Dahlman switches coasts and looks to surf new wave in shipping

Written by
Joe Brady

Published
14 Sep 2018

14 Sep 2018 • by Joe Brady

The last time Ernie Dahlman felt this good about shipping markets, he founded an investment bank and caught the boom-cycle wave of equity deals that transformed the sector in the mid-2000s.

Dahlman is excited again. And while he has not started a bank this time, he is working for one and predicting that once again there will be plenty of business to do in the near future.

“The turn is here,” Dahlman told TradeWinds in an interview this week from his new base in Costa Mesa, California, where he is now the shipping investment banker for B Riley FBR.

“The commodity deck is going to fly, and shipping will start a substantial bull market, beginning with dry bulk.

“I’m really going after it. This is the same environment as when we started.
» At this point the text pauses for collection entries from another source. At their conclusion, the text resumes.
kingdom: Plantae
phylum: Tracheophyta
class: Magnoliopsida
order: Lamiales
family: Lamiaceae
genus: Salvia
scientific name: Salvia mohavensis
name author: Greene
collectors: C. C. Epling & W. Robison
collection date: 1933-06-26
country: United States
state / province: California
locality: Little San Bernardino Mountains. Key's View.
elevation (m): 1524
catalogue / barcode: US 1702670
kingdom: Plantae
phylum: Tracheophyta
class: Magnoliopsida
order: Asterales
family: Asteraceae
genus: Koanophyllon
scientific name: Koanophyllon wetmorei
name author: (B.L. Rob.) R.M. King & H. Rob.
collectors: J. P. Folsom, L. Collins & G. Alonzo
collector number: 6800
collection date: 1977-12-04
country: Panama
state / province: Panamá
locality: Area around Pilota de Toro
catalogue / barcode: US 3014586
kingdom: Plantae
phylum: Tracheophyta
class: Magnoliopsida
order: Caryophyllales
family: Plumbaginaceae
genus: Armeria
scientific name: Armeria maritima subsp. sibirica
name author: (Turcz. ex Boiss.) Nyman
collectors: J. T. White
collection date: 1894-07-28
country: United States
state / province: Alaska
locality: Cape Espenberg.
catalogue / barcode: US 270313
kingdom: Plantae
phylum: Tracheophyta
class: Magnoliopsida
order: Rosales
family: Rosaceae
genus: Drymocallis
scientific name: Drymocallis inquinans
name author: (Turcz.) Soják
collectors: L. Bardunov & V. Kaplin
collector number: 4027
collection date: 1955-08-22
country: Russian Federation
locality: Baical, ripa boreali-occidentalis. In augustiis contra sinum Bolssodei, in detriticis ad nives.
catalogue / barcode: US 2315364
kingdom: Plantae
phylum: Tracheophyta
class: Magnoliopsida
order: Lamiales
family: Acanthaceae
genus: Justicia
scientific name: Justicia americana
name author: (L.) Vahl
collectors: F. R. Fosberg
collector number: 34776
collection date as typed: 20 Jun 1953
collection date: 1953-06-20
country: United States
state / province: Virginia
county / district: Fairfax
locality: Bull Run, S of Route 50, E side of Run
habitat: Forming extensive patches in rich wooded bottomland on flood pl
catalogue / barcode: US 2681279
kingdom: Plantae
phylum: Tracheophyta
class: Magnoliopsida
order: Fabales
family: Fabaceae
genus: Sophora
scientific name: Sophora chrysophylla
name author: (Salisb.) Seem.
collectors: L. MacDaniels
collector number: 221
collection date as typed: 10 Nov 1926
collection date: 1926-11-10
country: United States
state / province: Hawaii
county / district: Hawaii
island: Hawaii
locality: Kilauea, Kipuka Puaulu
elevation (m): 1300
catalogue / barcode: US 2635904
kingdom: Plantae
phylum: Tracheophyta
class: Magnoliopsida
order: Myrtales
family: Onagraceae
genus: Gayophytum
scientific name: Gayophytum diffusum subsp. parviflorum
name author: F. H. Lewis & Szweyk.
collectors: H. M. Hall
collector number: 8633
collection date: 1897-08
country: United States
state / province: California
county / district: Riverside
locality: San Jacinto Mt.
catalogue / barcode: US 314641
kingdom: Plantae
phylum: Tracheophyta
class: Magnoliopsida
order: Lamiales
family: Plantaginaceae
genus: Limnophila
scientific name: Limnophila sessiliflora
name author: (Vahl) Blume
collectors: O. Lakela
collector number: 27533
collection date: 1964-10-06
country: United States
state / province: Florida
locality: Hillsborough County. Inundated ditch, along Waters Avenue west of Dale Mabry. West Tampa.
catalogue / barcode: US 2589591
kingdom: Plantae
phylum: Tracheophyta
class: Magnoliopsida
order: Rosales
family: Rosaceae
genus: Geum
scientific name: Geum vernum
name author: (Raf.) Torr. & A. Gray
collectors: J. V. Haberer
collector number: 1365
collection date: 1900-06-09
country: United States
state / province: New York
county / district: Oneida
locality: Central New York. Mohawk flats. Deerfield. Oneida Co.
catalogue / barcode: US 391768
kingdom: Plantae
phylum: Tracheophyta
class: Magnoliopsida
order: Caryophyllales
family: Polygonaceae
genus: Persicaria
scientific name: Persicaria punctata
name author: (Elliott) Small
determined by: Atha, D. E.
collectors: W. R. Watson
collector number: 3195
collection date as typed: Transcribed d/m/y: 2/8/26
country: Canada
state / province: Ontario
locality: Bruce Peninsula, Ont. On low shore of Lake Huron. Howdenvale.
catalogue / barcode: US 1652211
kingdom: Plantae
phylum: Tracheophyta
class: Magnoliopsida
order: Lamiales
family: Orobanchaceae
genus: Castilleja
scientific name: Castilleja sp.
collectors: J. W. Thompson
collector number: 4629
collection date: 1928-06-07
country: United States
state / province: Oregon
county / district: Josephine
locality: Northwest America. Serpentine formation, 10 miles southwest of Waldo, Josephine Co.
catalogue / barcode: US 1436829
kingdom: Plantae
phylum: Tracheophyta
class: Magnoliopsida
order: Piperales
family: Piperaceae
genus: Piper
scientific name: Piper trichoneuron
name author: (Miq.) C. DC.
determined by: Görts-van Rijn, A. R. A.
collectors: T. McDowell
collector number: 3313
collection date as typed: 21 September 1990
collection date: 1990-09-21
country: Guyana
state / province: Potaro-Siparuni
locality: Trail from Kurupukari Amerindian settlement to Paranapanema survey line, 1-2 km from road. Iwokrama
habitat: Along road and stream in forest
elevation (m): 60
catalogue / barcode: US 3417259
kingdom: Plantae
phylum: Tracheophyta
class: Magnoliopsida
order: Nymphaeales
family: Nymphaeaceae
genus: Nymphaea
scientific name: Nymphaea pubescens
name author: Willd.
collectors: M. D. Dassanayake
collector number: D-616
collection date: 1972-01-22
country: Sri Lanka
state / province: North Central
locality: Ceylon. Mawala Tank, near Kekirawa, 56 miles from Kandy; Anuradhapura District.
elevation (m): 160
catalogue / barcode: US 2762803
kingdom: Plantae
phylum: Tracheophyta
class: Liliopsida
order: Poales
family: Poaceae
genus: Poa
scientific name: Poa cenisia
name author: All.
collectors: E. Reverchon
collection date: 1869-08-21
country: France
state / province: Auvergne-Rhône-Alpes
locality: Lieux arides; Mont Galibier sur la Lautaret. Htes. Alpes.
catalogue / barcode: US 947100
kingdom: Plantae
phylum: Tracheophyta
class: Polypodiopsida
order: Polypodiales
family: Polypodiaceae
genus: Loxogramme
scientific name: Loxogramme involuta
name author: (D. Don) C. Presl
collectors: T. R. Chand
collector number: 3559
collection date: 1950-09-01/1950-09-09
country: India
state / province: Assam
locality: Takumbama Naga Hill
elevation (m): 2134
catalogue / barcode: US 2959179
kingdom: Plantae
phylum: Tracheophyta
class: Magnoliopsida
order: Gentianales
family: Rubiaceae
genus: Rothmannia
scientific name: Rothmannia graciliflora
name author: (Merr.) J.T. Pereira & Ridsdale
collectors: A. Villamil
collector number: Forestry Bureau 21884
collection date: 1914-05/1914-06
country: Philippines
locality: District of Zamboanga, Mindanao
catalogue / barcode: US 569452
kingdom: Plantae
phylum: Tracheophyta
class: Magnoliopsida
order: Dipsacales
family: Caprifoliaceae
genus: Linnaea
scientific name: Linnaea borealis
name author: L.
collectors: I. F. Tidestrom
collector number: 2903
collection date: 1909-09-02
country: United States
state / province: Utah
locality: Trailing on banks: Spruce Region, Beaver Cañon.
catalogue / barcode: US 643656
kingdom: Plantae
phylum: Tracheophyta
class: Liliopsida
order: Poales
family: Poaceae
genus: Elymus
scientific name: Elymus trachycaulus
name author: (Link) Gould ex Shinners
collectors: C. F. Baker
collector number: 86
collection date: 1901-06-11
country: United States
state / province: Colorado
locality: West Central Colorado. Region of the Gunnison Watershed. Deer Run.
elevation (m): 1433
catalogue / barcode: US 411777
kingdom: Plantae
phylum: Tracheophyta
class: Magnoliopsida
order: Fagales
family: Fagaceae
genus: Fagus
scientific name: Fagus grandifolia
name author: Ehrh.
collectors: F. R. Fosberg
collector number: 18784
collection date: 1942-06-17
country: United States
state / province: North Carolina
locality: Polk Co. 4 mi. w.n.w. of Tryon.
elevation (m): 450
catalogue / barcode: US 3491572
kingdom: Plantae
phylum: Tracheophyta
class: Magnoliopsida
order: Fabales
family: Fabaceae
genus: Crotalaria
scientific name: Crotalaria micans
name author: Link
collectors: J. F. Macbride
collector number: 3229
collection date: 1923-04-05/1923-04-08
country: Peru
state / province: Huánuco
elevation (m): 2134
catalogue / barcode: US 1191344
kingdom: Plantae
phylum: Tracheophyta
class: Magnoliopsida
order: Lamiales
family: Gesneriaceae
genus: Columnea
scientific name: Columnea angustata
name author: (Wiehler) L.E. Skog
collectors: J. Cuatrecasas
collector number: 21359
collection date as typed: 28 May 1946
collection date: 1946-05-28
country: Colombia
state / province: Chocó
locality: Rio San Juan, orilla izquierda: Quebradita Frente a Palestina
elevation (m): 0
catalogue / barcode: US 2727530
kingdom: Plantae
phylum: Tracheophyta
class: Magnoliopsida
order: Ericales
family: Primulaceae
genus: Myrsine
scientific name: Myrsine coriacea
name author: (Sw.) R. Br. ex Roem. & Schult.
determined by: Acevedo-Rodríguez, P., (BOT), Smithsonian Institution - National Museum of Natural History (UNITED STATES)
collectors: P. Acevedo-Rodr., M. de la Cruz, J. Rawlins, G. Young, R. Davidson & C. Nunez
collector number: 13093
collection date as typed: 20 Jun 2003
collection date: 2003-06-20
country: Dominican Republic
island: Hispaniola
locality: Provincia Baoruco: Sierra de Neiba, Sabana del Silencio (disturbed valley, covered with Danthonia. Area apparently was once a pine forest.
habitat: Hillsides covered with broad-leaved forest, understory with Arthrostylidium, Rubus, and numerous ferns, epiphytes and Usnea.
There is opportunity everywhere and we are only going up from here. I called it last time and I’m calling it again.”

Dahlman Rose beginnings

For those who may not remember, “last time" was 2004. That was when Dahlman and partner Simon Rose formed New York-based boutique bank Dahlman Rose with an initial focus on the shipping sector.

The move came just as trailblazers such as Angeliki Frangou and George Economou saw an opportunity in dry bulk and launched initial public offerings that created Navios Maritime Holdings and DryShips.

They paved the way for a horde of dry bulk owners to go public in New York from 2005 in a sector that had been limited to little other than Excel Maritime Carriers as a listed option to date.

Then other operating sectors joined in a record-setting 2005 for shipping equity issuance.

When the dust cleared a few years later, shipping had morphed from a handful of public listings in the US to more than 40 today.

'Hustled and punched above its weight'

Although Dahlman Rose was just a modest start-up operation, it quickly became known as a bank that hustled and punched above its weight.

Rose handled a growing number of senior accounts as the investment banker, while Dahlman was a specialist in equities trading after years of experience with earlier employer Fleet Bank.

In a matter of months, it stood side by side on deals with larger firms such as Jefferies, Morgan Stanley, Citibank, UBS and JP Morgan.

Dahlman Rose became a household name in the New York equity market, expanding into commodities and other related industries.

Dahlman grew rapidly and at its height was sponsoring elaborate parties that each June concluded the annual Marine Money week in Manhattan with unprecedented flair.

And while the good times would not last — Dahlman and Rose both were forced into retirement by the bank’s private-equity investors in 2011 amid shrinking business after the global economic collapse — the bank remains synonymous with the last true boom market in shipping.

Now, Dahlman is feeling similar optimism as he did ahead of those boom times.

“I’m extremely bullish on commodities,” Dahlman said. “The market is setting up in exactly the same way as in 2001 and 2002, in the time leading up to our decision to start Dahlman Rose.

“I expect to see a global repricing of commodities higher and a lot of dislocation, and that’s going to be positive for shipping markets. I’m really constructive on the dry bulk sector right now. I feel dry bulk has taken enough abuse and is on the verge of having a pretty significant upsurge.”

Second act in shipping

For Dahlman, it is something of a second act in shipping. He got remarried after leaving Dahlman Rose and moved to California, where he plunged into real estate and other projects, still in a non-compete period with his former employer.

Meanwhile, B Riley was in acquisition mode, snapping up the investment banking business of FBR in 2017.

The combined venture is described as a full-service investment bank and a subsidiary of Nasdaq-listed B Riley Financial.

The new B Riley FBR had no one doing maritime work, and that is where Dahlman stepped in last November as managing director for transportation and natural resources.

The bank hired Liam Burke to begin rolling out coverage of shipping names as equity analyst.

Last week, Burke introduced coverage on three master limited partnerships (MLPs).

It is just the beginning, Dahlman said.

“Liam [Burke] started only about a month ago, but our plan is to cover the entire [shipping] universe,” Dahlman said. “He’ll likely pick a sector at a time. We plan to be everywhere.”

On the investment banking side, B Riley FBR intends to be involved in a range of areas: workouts and restructurings, “baby” bonds, preferred stock, and of course equity deals, with at-the-market (ATM) structures a house specialty.

Dahlman says colleague Seth Appel, the managing director for investment banking, is among the industry’s leaders in ATM deals.

“We’ve done more in that space than any other firm on the street and we have four in the pipeline right now in the marine sector,” Dahlman says. “Every company has a credit facility and we look at ATMs as kind of an equity credit facility. It’s another tool that’s available to shipowners.”

He noted that B Riley Financial has a staff of 1,000 people: “It’s like Dahlman Rose, but we’ve got an army behind us. We are starting over again and it’s very exciting. I came back because I see the turn. The boom is coming. That’s why I dusted off the sneakers and came back to play.”